Corey Egan, another San Francisco designer, created these studs with a unique hand-carved shape. They are offered in both brushed silver or oxidized silver. Which would you choose?
Melissa Joy Manning, who has stores both in Berkeley, CA and Soho in NYC, is the queen of organic beauty. Last fall when I was working in New York, I picked up this pair of pyrite and yellow gold studs. I’ve been amazed at how effortlessly they blend with my wardrobe. The pyrite has a cooler tone, but it’s warmed up with the pyrite. I get constant compliments on them.
Though I’ve yet to see Alexis Russell jewelry live, I’ve visited her website more than a few times. This tiny trio of diamonds is such a cool alternative to the traditional singular diamond stud. You can order them in yellow or rose gold. They would be perfect on their own, or as a lovely compliment higher up on your ear.
Kendra Renee has a fashion-forward take on the stud with her white topaz and gold pyramid studs. It would be fun to play with the angle you wear them — either vertically, horizontally or slanted.
Have you been to Lauren Wolf’s store, Esqueleto, in Oakland? (And she now has one in LA too!) Her store carries a wide array of jewelry, both vintage and new, as well as curated objects de art. But I digress…Lauren’s octagonal rutilated quartz studs in yellow gold are fabulous. They truly have a presence when worn.
Meredith Marks makes her Jacklyn studs in a variety of stone combinations. This particular pair combines grey moonstone with black diamonds, but there are eight varieties currently available on her website. The price varies with the type of stones in the earring.
This list would not be complete without Nak Armstrong’s rainbow moonstone pyramid earrings. When Nak was having a trunk show at Barney’s in San Francisco I, of course, had to stop by. He selected these for me to try on, and I knew I had to invest in them right there on the spot. Though they weren’t inexpensive, I’ve worn them so many times, the cost-per-wear has dropped significantly. (In a few years, they’ll basically be free!) If you have small earlobes like I do, then the curved design of the earring gracefully cups your earlobe. Architectural genius!

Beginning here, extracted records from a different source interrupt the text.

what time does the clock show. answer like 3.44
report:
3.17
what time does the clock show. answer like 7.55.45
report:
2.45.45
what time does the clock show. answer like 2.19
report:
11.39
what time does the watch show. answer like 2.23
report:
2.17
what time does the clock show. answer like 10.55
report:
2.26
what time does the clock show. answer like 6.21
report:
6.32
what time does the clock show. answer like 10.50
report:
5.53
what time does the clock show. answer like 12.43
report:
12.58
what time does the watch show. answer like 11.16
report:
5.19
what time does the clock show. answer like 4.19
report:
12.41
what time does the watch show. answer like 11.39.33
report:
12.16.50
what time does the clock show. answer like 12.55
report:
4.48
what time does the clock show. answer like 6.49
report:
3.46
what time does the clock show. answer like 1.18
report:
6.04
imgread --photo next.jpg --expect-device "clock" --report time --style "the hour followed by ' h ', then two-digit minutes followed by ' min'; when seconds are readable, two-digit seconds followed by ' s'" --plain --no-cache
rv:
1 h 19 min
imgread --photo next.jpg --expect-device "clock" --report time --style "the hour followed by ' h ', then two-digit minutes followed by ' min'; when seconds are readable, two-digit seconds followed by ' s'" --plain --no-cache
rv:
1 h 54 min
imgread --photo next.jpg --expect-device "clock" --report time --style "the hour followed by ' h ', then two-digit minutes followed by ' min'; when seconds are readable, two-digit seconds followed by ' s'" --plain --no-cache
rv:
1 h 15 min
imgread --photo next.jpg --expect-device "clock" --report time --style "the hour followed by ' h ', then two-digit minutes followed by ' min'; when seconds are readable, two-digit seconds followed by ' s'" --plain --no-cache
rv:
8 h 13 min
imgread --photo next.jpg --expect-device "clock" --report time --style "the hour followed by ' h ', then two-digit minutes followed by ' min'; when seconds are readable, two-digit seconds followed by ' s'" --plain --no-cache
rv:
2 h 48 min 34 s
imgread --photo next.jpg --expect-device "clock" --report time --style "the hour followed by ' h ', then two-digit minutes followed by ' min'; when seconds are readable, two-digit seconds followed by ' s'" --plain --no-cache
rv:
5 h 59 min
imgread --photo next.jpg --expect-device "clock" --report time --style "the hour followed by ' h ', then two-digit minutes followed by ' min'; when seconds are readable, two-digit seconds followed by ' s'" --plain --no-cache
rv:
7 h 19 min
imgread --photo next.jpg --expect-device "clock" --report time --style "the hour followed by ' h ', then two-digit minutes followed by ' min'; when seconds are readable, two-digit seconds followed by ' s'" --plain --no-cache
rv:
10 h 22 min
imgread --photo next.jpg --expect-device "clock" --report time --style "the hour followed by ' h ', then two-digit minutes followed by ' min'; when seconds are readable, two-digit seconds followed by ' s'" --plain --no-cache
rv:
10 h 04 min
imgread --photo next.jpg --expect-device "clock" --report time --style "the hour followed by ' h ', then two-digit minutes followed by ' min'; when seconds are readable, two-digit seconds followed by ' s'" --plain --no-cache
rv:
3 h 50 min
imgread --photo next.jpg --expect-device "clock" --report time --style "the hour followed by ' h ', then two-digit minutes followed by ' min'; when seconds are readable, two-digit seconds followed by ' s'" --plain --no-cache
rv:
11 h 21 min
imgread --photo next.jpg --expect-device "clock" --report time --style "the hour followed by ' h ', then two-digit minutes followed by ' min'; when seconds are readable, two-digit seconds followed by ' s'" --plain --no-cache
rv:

Tura Sugden is a master with the German blow torch. When I visited her at her studio, I was dazzled by her diamond slice earrings. The cage-like setting really takes the diamond slice to the next level. My client who purchased a pair agrees, as I know they’ve become one of her go-to pieces of jewelry.
Black diamonds are definitely both avant-garde and chic in my book. When combined with white gold by Sethi Couture, you’ve got an alternative classic design on your hands. (or in your ears, for that matter) The rose cut diamonds create a black glow, rather than a harsh, black look. Perfection.
I conclude this list with a pair by English designer Polly Wales. The way she sets white sapphires in 18K gold in such a sophisticated yet unstructured way is awe-inspiring. Jaw-meet-floor.
Though I could go on and on with stud suggestions, I’ve got to stop here. As you contemplate what earrings to add to your jewelry box, I urge you to ONLY buy what you love — what makes your heart truly sing. These are the purchases which will go the distance for you. Don’t settle. Be patient and save up for what will work best for you. I promise you’ll be happier in the long run.